As the days shorten and the crisp autumn air settles, RECEIPT has brewed a reading list to peruse by the fireside.In the third instalment of our Reading Recs, our experts got inspired by climate services and financial aspects of climate change. Get your tea, your favourite reading playlist and jump in!

Rohin Ghosh, climate scientist working on climate change hotspots

The future of climate services

Climate services provide essential scientific information to assist decision-making. It can enhance resilience and uncover new opportunities in the face of climate risks. In studying climate change hotspots for RECEIPT, Rohit has been thinking a lot about successfully communicating impacts to stakeholders from at-risk sectors. This has gotten him reading on the future goals, challenges and direction of the field of climate services. A One Earth publication exploring the priorities to advance climate services has helped him form new ideas on how translate climate change information to society more effectively.

Fujin Zhou works on the impact of tropical cyclones in the US on EU finance

A trillion dollar study

Recently, Fujin has been reading about the financial impacts of natural disasters. One study that she found particularly interesting is a report from the Cambridge Centre for Risk Studies where they simulate the financial impact of 6 hypothetical ‘trillion dollar’ catastrophes.

“Although we haven’t experienced such ‘trillion-dollar’ catastrophes yet, it is likely to happen in the future with the increasing climate change risk,” Fujin believes. This study is the very first attempt to examine the potential economic and financial impact of natural disasters on a global scale.

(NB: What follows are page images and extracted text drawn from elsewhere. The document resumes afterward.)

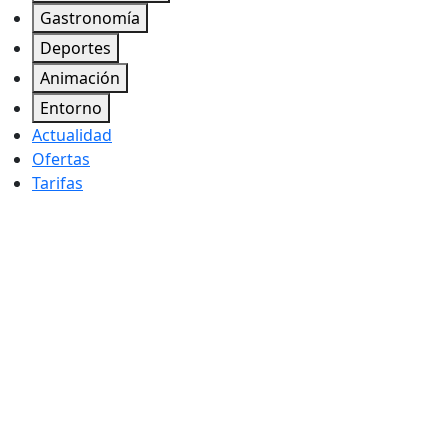
Gastronomía
Deportes
Animación
Entorno
Actualidad
Ofertas
Tarifas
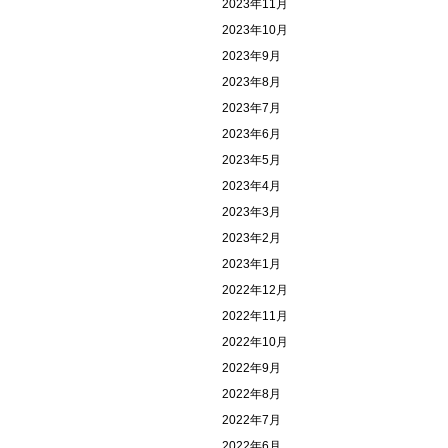
2023年11月
2023年10月
2023年9月
2023年8月
2023年7月
2023年6月
2023年5月
2023年4月
2023年3月
2023年2月
2023年1月
2022年12月
2022年11月
2022年10月
2022年9月
2022年8月
2022年7月
2022年6月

Lin Ma, senior researcher at Cicero working on financial models

An expensive understimation

Lin is part of RECEIPT’s team working on the financial impacts of climate change, where she is modelling various economic sectors. A blog that stuck with her was published by the Environmental Defense Fund. It explores how we underestimate the costs of climate change, and why it matters now. It states that most models are not able to value future well-being and non-monetary factors, thereby producing predictions that are much too low. This is something that Lin and her colleagues are working to change.